Collected data:
......
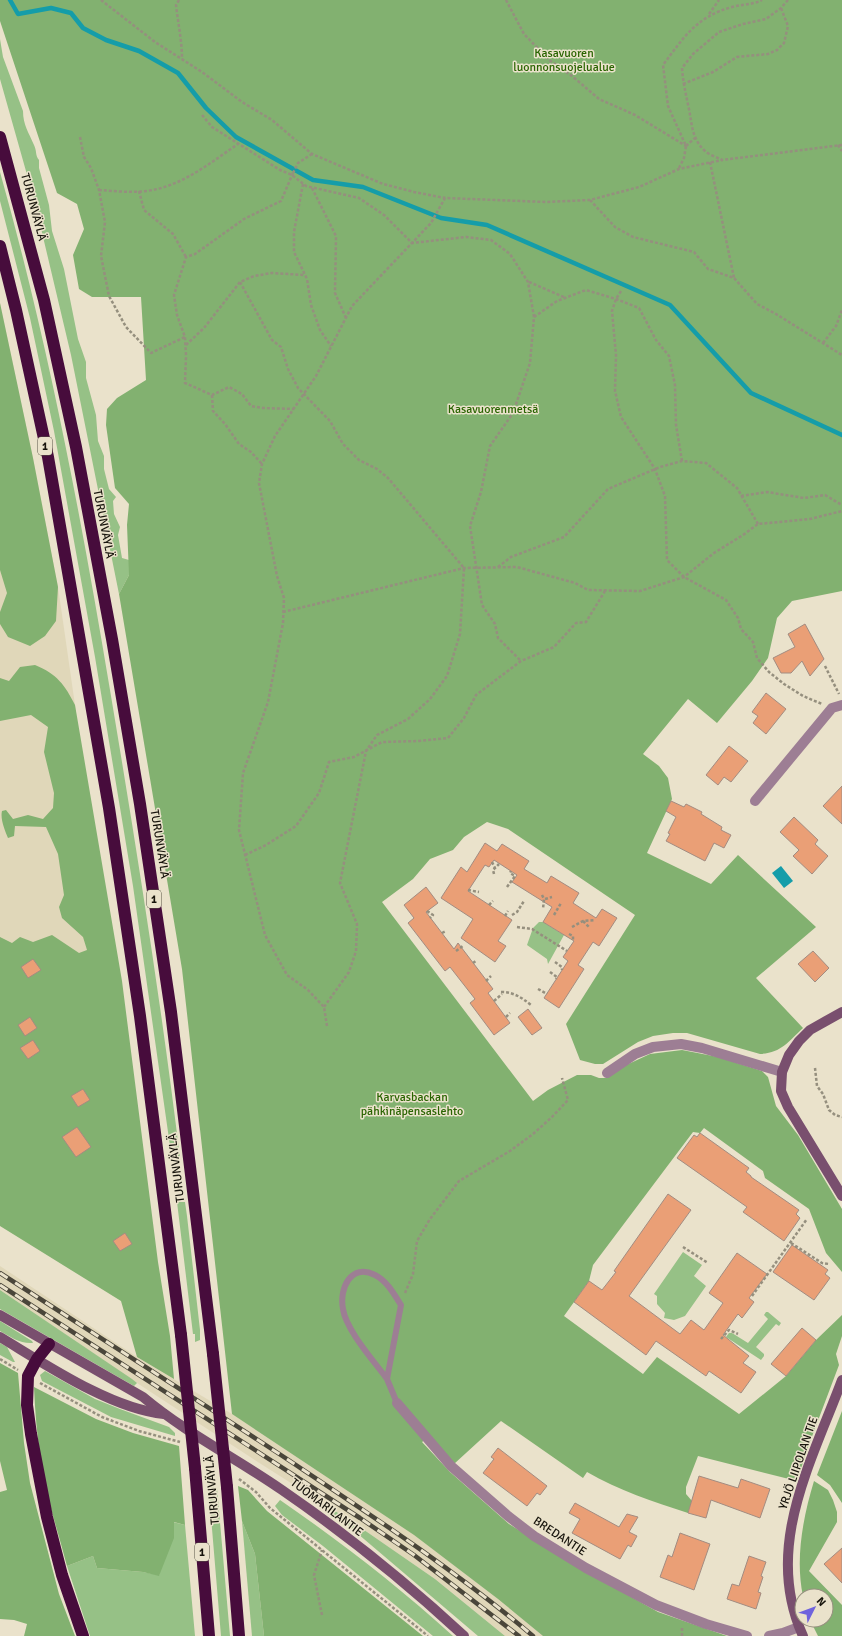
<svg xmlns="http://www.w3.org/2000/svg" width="842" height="1636" font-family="Signika,sans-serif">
	<rect width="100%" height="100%" fill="#eae2cb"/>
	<g fill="#e0d7b9">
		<path d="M0,303L33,458L58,587L75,705L98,956L0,966Z"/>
		<path d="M0,1266L137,1357L232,1414L414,1535L498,1599L543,1636H505L435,1579L354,1523L261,1464L137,1383L0,1290Z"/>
	</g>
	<g fill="#96c186">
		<path d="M0,39L3,57L23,111C23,125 29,133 34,145C37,151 35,155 39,160V168L49,205L52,231L64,269L78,339L86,362V378L96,415L98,441L104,456V469L109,489L116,497L113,501L114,514L120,527L118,535L122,558L129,560V575L119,594L71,355L35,203L0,79Z"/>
		<path d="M0,172C48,342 81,516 110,690C136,845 161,1001 180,1158L172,1160L133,886L95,657L54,431L30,318L0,201Z"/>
		<path d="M539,922H543L564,935L548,964L547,959L527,945L533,928Z"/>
		<path d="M177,1202H185L187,1216L200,1330V1340L195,1342V1334H193Z"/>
		<path d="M683,1252L702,1265L694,1276L706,1286L685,1316L674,1320L664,1318L665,1313L657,1304V1296L654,1294Z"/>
		<path d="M0,1290L132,1379L137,1383L134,1386L0,1309Z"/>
		<path d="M766,1312H768L781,1323L779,1326L776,1324L756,1347L764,1354V1356L761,1360L726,1337L729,1333H732L748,1343L768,1319L764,1315Z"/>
		<path d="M0,1321L32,1341L33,1343C20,1344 11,1337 0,1331Z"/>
		<path d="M0,1343L7,1347L15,1362H13L0,1355Z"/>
		<path d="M45,1371L95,1399L120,1409L169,1427L175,1433V1436L111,1417L42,1381L40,1375Z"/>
		<path d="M208,1481H213L214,1488H217L230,1636H221Z"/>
		<path d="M292,1484L354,1523L435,1579L505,1636H478L351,1528Z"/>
		<path d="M280,1500C341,1542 398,1586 453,1636H433L323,1546L282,1515L275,1506Z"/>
		<path d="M242,1521L255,1554L264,1636H252Z"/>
		<path d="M173,1522L185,1525L195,1636H90L67,1566L93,1556L97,1568L143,1572L159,1575Z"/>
	</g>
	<g fill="#82b170">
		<path d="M0,0H842V591L792,601L777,618L768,658L752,681L717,723L688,699L643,754L659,766L668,778L672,799L647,853L711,884L738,855L816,927L756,978L803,1028C788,1042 781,1053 760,1054L687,1033H673L653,1036L638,1042L603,1064H595L580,1060L566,1024L635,915L508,829L487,822L464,837L453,850L430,859L413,879L382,902L533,1101L548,1090L577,1075H591L599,1078H607L622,1067L650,1054L682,1050L718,1057L762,1071L768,1077L776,1106L798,1135L842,1209V1272L826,1253L809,1209L765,1178L763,1171L704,1128L700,1133L693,1132L593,1265L589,1281L564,1316L643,1374L657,1357L739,1414L786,1376L816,1340L842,1315V1336L836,1354L839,1365L808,1447L797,1481L698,1456L686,1487V1494L692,1501L688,1513C654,1502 618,1490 587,1472L583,1478L501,1421L454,1464L429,1437L422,1442L450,1472L509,1524L578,1567L658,1612L727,1636H543L498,1599L414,1535L232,1414L182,969L119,594L129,575L127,525L129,504L115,488L106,425L107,409L117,398L146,380L141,297H92L79,289L73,255L84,229L77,204L57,193L0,21Z"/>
		<path d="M0,303L33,458L58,587L56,621L45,636L30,646L8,637L0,624V612L7,593L0,570Z"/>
		<path d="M35,665C57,674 65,685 75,705L122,981L158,1262L170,1336L174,1379L137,1357L121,1301L0,1226V937L12,943L20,937L33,942L52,935L79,953L87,950L83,937L62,918L59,907L64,895L58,854L46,827L15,826L14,836L8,838C5,831 0,819 2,811L6,810L13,819L28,815L43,819L53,808L54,793L44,752L48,727L31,715L0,721V678L9,681L20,667Z"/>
		<path d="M0,1363L18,1373L24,1443L30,1483L59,1594L75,1636H24L27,1624L14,1620L0,1619V1492L7,1490L0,1461Z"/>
		<path d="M34,1387L96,1419L133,1433L179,1446L185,1525L174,1522V1538L159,1576L143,1572L97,1568L93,1556L67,1566C58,1531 46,1497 41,1461C37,1436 35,1412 34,1387Z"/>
		<path d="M842,1411V1503L830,1485L817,1475Z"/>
		<path d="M814,1481L828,1490L833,1500L837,1512V1522L809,1571L842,1605V1636H818L810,1620H826V1596H803C795,1559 803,1517 814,1481Z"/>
		<path d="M238,1486L248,1490L267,1511L423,1636H264L255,1554L242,1521Z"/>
	</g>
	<path fill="#159da9" d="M781,866L793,881L784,888L772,873Z"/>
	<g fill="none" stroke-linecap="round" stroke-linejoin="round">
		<path stroke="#159da9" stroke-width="4.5" d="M10,0L18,14L51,8L71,13L83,28L106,40L139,51L178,73L206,108L236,137L313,180L363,187L441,218L487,225L670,305L751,393L842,435"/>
	</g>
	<g fill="#ea9f76" stroke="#a28c81">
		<path d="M805,624L824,659L810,676L802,661L791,673H781L773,658L795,647L788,634Z"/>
		<path d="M766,693L786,709L766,734L753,723L758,716L752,712Z"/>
		<path d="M729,746L748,761L731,782L724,777L718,785L706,775Z"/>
		<path d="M842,786V824L823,806Z"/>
		<path d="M671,801L684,807L686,804L702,812L701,814L722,827L721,830L731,835L724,848L714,843L705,861L666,841L670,834L668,833L676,817L666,811Z"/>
		<path d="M794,817L818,840L815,844L828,856L812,874L793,856L799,850L780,832Z"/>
		<path d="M485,843L497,851L502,844L529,861L524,869L547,883L551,876L579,893L573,903L596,918L602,909L617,918L599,946L593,942L578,965L584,969L559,1008L544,998L568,961L563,957L574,941L543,922L552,907L512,882L517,875L494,860L489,867L485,865L468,891L512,920L498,941L506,946L495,962L461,938L473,919L441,898L461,867L467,872Z"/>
		<path d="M426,887L438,903L426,912L454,949L458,943L493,989L488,993L510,1023L494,1035L470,1003L475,999L450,967L445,971L408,923L414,918L404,905Z"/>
		<path d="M813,951L829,968L815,982L798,964Z"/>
		<path d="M33,959L41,970L28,978L21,967Z"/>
		<path d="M528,1009L542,1028L532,1035L518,1017Z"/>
		<path d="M30,1017L37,1028L25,1036L18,1025Z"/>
		<path d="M33,1040L40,1051L28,1059L20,1048Z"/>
		<path d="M83,1089L90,1100L78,1107L71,1096Z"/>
		<path d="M77,1127L91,1147L76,1157L62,1137Z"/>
		<path d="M700,1133L749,1168L746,1172L751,1176V1177L799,1210L796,1214L800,1218L784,1241L743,1212L747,1207L677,1158L694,1135L697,1137Z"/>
		<path d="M668,1194L691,1210L629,1296L680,1334L691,1320L704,1330L723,1303L709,1293L737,1253L767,1274L749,1298L754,1302L742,1318L738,1314L723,1335L749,1356L743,1363L756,1372L741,1393L709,1371L706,1376L656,1341L646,1355L574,1302L589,1281L602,1290L616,1272L614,1271Z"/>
		<path d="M125,1233L132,1244L120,1251L113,1241Z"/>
		<path d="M792,1245L828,1270L825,1274L830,1278L814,1300L773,1272Z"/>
		<path d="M802,1328L816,1340L786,1376L771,1364Z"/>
		<path d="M498,1448L547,1486L540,1495L537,1493L527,1506L483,1473L494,1459L491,1457Z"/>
		<path d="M699,1476L738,1488L741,1479L770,1489L760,1518L711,1500L706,1518L688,1513Z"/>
		<path d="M575,1503L619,1527L627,1514L638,1517L629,1532L637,1536L631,1547L628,1545L620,1559L572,1533L580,1519L569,1513Z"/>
		<path d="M680,1533L710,1544L694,1590L660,1577L668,1555L672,1557Z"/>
		<path d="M842,1548V1583L824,1564Z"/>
		<path d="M749,1556L766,1562L761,1576L763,1577L758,1592L761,1593L756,1609L727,1599L732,1584L739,1586Z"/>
	</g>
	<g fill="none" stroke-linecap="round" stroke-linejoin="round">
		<g stroke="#958f7e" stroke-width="2.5" stroke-dasharray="3 2" stroke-linecap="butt">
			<path d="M101,0L155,42L202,72L242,102L272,120L312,154L383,184L414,192L445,198"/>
			<path d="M179,0L176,5C178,23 182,41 182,59"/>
			<path d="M506,0L524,34L549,60L572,76L599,99L635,115L686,146"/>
			<path d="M788,0L781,8L766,19L743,24L719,32L693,54L682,68C683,82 686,95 689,109C692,125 692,139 705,151C709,155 717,157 722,160L842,145"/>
			<path d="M709,14L719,0"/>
			<path d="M683,84L713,72L737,57L768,54L777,50L784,43L788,26L781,8"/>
			<path d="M202,115L212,127L280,170L292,175L306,186L359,198L384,215L412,243L466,237L491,240L510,254L528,282L534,317L530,363L513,413L490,446L481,492L470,526L482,605L495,624L498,638L521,661"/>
			<path d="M80,137L84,157L91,168L99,190L105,222L101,256L109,296L126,327L151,353L185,337"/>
			<path d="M838,145L842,151"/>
			<path d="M686,146L695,138"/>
			<path d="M710,162L734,278"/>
			<path d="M679,168L684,158L686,146L668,106L663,65C684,37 696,17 732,7C742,4 753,5 762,0"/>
			<path d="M293,173L281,201L244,219L195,254L186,257L174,295L177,315L185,337L186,356L185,383L212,395L229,387L242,394L251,406L263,408L294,409"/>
			<path d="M293,173L298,163L312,154"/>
			<path d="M303,184L294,232V252L307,279L311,305L320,330L331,346"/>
			<path d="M312,188L336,236L335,293L346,318"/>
			<path d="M99,190C114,191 131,193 146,191C181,187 210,163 238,144"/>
			<path d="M139,191L144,210L173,234L186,257"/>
			<path d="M590,200L615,227L633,237L694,252L708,269L734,278L757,304L776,314L842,355"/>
			<path d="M240,282L272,340L281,347L288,369L298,388L330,421L343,444L359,460L377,469L388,478L464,568L460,634L447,676L430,699L408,719L377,735L366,751L340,883L357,924L356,951L349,972L324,1007"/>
			<path d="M529,282L566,298"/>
			<path d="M621,291L616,299L612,311L616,355L615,391L621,417L655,469L665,496L667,560L684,577L726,600L738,618L741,629L753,642L757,658L769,672L784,684L803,696L822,704"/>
			<path d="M534,317L557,301L586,290L616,299L639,308L656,340L669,356L675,385L676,425L682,461"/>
			<path d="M823,343L836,326L842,310"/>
			<path d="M186,345L204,328L240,282L254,276L272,273L304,275"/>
			<path d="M212,395L213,411L225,424L239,444L251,452L262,464"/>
			<path d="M741,496L767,492L804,498L825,495L842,505"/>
			<path d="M498,567L511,557L564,537L608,489L660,467L682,461L706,463L737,488L758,524"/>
			<path d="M283,612L464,568L517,567L575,583L588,590L640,591L684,577L714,553L743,535L758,524L810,519L842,511"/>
			<path d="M825,666L839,694"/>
			<path d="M245,855L266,845L296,826L319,793L329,762L354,757L382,742L418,741L448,738L464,718L476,695L521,661L554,647L576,623L586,622L605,591"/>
			<path d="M492,862L495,868"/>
			<path d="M494,874L493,870L499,864"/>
			<path d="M507,887L515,876L510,873L511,871"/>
			<path d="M468,890L479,892"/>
			<path d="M542,895L544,899L543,909"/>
			<path d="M545,899L552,897"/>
			<path d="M489,905L493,901"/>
			<path d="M427,911L433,915L430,918"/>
			<path d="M512,915L517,912L524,901"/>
			<path d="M554,915L561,903"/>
			<path d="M505,916L508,911"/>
			<path d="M583,921L590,928"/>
			<path d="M517,927L532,929L567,951"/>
			<path d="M572,927L583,921L595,920"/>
			<path d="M442,933L446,931"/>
			<path d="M569,934L573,936V941"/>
			<path d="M456,951L463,946"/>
			<path d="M555,962L562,967V970"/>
			<path d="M473,963L477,960"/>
			<path d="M550,972L557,977L556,979"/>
			<path d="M486,981L491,976"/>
			<path d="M538,989L547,994"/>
			<path d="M501,992C513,992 521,997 531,1005"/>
			<path d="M494,1001L502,994"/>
			<path d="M506,1017L510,1013"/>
			<path d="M327,1026L324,1007L308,990L287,975L265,935L239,830L243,773L268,702L283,623L284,598L277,576L259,483L262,464L275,436L316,376L352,306L431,223L445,198L546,202L590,200L639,187L679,169L722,160"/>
			<path d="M815,1068L817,1086L823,1094L829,1110L835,1115L842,1117"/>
			<path d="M791,1243L822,1263L829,1264"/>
			<path d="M683,1247L708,1263"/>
			<path d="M405,1293L413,1274L417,1241L430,1219L459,1181L510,1151L533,1134L552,1117L568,1100L562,1078"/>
			<path d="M752,1296L807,1219"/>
			<path d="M721,1339L729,1330L738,1334"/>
			<path d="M0,1359L18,1370"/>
			<path d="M40,1383L102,1417L139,1431L180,1442"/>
			<path d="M239,1479L256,1492L270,1508L428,1636"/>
			<path d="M322,1615L314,1575L322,1550"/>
			<path d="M682,1636V1627"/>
		</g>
		<path stroke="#9d7e94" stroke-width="6" d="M387,1379C374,1361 346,1330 343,1309C339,1288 351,1263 375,1275C387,1281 394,1294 401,1305L387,1379L397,1403"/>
		<g stroke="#9d7e94" stroke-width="10">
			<path d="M755,801L832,708L842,705"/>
			<path d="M607,1073L635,1054L653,1047L681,1044L702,1048L782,1072"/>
			<path d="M397,1403L451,1466L508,1516L534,1536L586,1568L656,1605L706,1624L747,1636"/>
			<path d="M769,1636L783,1633L799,1627"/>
		</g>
		<g stroke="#794f6e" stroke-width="10">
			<path d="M842,1012L810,1030L799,1041L789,1055L782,1072L781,1091L788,1107L842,1196"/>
			<path d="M0,1315L143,1397C186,1433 236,1458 282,1490C346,1534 407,1583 464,1636"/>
			<path d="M0,1337C45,1364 111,1409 164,1414"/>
			<path d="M803,1636C763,1548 811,1463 842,1380"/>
		</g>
		<g stroke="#470c3c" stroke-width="12">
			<path d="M0,137L44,300L76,447L112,639L140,804L171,1012L213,1354"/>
			<path d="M0,246L16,310L48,457L109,808L140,1016L181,1335"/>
			<path d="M49,1344L37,1359L28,1376L27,1405L31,1434L47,1517L62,1575L83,1636"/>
			<path d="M195,1468L209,1636"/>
			<path d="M227,1487L239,1636"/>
		</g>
		<g stroke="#4a463a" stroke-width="4.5">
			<g id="rail">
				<path d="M0,1273C102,1339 204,1404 305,1471C383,1523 461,1575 533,1636"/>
				<path d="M0,1285L360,1518L414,1555L519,1636"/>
			</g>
		</g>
		<use href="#rail" stroke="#eae2cb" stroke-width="3" stroke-dasharray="9" stroke-linecap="butt"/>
		<g stroke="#470c3c" stroke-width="12">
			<path d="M181,1335L195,1468"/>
			<path d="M213,1354L227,1487"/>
		</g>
	</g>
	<g text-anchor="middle" stroke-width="3" stroke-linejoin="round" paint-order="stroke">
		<g fill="#eae2cb" stroke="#565245" stroke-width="1">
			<rect x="38" y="437" width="14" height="18" rx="3"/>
			<rect x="147" y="890" width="14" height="18" rx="3"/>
			<rect x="195" y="1543" width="14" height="18" rx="3"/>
		</g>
		<g font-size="11" font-weight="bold" fill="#17140c">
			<text x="45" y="450">1</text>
			<text x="154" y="903">1</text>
			<text x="202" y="1556">1</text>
		</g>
		<g font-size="12" fill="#296401" stroke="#eae2cb">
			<text x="564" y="57">Kasavuoren<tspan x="564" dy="14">luonnonsuojelualue</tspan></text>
			<text x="493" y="413">Kasavuorenmetsä</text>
			<text x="412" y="1101">Karvasbackan<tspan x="412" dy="14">pähkinäpensaslehto</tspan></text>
		</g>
		<g font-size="12" fill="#17140c" stroke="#eae2cb">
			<text transform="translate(34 207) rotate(75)" y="4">TURUNVÄYLÄ</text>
			<text transform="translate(104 524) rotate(79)" y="4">TURUNVÄYLÄ</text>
			<text transform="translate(160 844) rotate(81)" y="4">TURUNVÄYLÄ</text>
			<text transform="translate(176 1168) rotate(-97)" y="4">TURUNVÄYLÄ</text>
			<text transform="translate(798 1463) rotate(-71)" y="4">YRJÖ LIIPOLAN TIE</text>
			<text transform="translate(212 1490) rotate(-95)" y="4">TURUNVÄYLÄ</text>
			<text transform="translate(327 1507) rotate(37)" y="4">TUOMARILANTIE</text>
			<text transform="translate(560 1536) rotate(33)" y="4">BREDANTIE</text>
		</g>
	</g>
	<g transform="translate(814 1608) rotate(48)"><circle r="19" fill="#eae2cb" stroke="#96907f"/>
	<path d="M0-3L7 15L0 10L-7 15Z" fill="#6f63dd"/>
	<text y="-6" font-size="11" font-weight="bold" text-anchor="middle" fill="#17140c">N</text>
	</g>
</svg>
......
* **BRIEF**:
The word "anchor" appears in some lines above. Return every one of those lines.

* **TASK OUTPUT**:
	<g text-anchor="middle" stroke-width="3" stroke-linejoin="round" paint-order="stroke">
	<text y="-6" font-size="11" font-weight="bold" text-anchor="middle" fill="#17140c">N</text>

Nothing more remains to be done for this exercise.